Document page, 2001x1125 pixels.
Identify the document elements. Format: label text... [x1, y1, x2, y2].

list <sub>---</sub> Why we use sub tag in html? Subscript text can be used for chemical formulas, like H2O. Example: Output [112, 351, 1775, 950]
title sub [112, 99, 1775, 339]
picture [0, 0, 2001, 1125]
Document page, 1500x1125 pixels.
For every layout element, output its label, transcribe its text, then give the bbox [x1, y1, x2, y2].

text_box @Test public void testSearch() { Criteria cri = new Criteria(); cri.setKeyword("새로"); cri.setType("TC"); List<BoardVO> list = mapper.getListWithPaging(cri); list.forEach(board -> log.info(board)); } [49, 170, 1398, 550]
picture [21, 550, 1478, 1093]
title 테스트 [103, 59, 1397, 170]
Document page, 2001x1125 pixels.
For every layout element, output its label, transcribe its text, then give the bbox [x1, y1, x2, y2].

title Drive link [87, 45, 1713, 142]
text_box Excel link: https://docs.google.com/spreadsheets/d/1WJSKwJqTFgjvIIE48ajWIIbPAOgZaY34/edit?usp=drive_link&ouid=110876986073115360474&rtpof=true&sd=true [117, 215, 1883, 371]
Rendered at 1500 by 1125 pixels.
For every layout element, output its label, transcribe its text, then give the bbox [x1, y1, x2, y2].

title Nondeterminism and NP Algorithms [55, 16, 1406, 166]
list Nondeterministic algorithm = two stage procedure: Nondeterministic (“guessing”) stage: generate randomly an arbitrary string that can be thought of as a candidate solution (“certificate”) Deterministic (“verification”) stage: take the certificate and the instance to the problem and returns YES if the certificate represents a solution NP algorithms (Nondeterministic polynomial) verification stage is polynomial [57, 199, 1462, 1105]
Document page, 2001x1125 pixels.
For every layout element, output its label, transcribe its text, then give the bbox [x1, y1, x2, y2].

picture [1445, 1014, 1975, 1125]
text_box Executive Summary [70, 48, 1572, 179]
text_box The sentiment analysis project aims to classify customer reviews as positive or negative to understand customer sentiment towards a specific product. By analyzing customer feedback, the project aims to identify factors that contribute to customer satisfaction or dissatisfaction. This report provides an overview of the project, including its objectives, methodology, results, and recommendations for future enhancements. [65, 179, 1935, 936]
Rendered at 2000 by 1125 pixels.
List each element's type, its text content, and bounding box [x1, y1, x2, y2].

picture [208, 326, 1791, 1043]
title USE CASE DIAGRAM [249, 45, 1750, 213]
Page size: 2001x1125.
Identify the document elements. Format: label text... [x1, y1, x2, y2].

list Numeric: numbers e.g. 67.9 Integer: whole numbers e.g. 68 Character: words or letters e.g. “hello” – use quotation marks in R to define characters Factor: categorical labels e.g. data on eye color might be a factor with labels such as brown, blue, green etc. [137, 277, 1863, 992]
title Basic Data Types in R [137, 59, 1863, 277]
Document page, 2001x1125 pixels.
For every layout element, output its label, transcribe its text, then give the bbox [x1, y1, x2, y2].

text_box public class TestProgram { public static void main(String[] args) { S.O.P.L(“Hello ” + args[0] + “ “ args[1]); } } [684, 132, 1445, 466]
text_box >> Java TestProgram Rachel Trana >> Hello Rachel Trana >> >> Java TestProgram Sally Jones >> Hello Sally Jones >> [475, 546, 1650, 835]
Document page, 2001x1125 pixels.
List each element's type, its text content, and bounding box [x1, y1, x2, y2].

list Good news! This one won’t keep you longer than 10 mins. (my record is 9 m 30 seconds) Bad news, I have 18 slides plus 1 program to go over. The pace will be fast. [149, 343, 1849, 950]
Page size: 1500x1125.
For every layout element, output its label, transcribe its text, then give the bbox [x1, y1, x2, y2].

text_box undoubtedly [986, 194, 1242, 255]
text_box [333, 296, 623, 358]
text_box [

Request ::
Please write out each line of the listing above exactly.

Solution to this exercise ::
Document page, 2001x1125 pixels.
Identify the document elements. Format: label text... [x1, y1, x2, y2].

list <sub>---</sub> Why we use sub tag in html? Subscript text can be used for chemical formulas, like H2O. Example: Output [112, 351, 1775, 950]
title sub [112, 99, 1775, 339]
picture [0, 0, 2001, 1125]
Document page, 1500x1125 pixels.
For every layout element, output its label, transcribe its text, then give the bbox [x1, y1, x2, y2].

text_box @Test public void testSearch() { Criteria cri = new Criteria(); cri.setKeyword("새로"); cri.setType("TC"); List<BoardVO> list = mapper.getListWithPaging(cri); list.forEach(board -> log.info(board)); } [49, 170, 1398, 550]
picture [21, 550, 1478, 1093]
title 테스트 [103, 59, 1397, 170]
Document page, 2001x1125 pixels.
For every layout element, output its label, transcribe its text, then give the bbox [x1, y1, x2, y2].

title Drive link [87, 45, 1713, 142]
text_box Excel link: https://docs.google.com/spreadsheets/d/1WJSKwJqTFgjvIIE48ajWIIbPAOgZaY34/edit?usp=drive_link&ouid=110876986073115360474&rtpof=true&sd=true [117, 215, 1883, 371]
Rendered at 1500 by 1125 pixels.
For every layout element, output its label, transcribe its text, then give the bbox [x1, y1, x2, y2].

title Nondeterminism and NP Algorithms [55, 16, 1406, 166]
list Nondeterministic algorithm = two stage procedure: Nondeterministic (“guessing”) stage: generate randomly an arbitrary string that can be thought of as a candidate solution (“certificate”) Deterministic (“verification”) stage: take the certificate and the instance to the problem and returns YES if the certificate represents a solution NP algorithms (Nondeterministic polynomial) verification stage is polynomial [57, 199, 1462, 1105]
Document page, 2001x1125 pixels.
For every layout element, output its label, transcribe its text, then give the bbox [x1, y1, x2, y2].

picture [1445, 1014, 1975, 1125]
text_box Executive Summary [70, 48, 1572, 179]
text_box The sentiment analysis project aims to classify customer reviews as positive or negative to understand customer sentiment towards a specific product. By analyzing customer feedback, the project aims to identify factors that contribute to customer satisfaction or dissatisfaction. This report provides an overview of the project, including its objectives, methodology, results, and recommendations for future enhancements. [65, 179, 1935, 936]
Rendered at 2000 by 1125 pixels.
List each element's type, its text content, and bounding box [x1, y1, x2, y2].

picture [208, 326, 1791, 1043]
title USE CASE DIAGRAM [249, 45, 1750, 213]
Page size: 2001x1125.
Identify the document elements. Format: label text... [x1, y1, x2, y2].

list Numeric: numbers e.g. 67.9 Integer: whole numbers e.g. 68 Character: words or letters e.g. “hello” – use quotation marks in R to define characters Factor: categorical labels e.g. data on eye color might be a factor with labels such as brown, blue, green etc. [137, 277, 1863, 992]
title Basic Data Types in R [137, 59, 1863, 277]
Document page, 2001x1125 pixels.
For every layout element, output its label, transcribe its text, then give the bbox [x1, y1, x2, y2].

text_box public class TestProgram { public static void main(String[] args) { S.O.P.L(“Hello ” + args[0] + “ “ args[1]); } } [684, 132, 1445, 466]
text_box >> Java TestProgram Rachel Trana >> Hello Rachel Trana >> >> Java TestProgram Sally Jones >> Hello Sally Jones >> [475, 546, 1650, 835]
Document page, 2001x1125 pixels.
List each element's type, its text content, and bounding box [x1, y1, x2, y2].

list Good news! This one won’t keep you longer than 10 mins. (my record is 9 m 30 seconds) Bad news, I have 18 slides plus 1 program to go over. The pace will be fast. [149, 343, 1849, 950]
Page size: 1500x1125.
For every layout element, output its label, transcribe its text, then give the bbox [x1, y1, x2, y2].

text_box undoubtedly [986, 194, 1242, 255]
text_box [333, 296, 623, 358]
text_box [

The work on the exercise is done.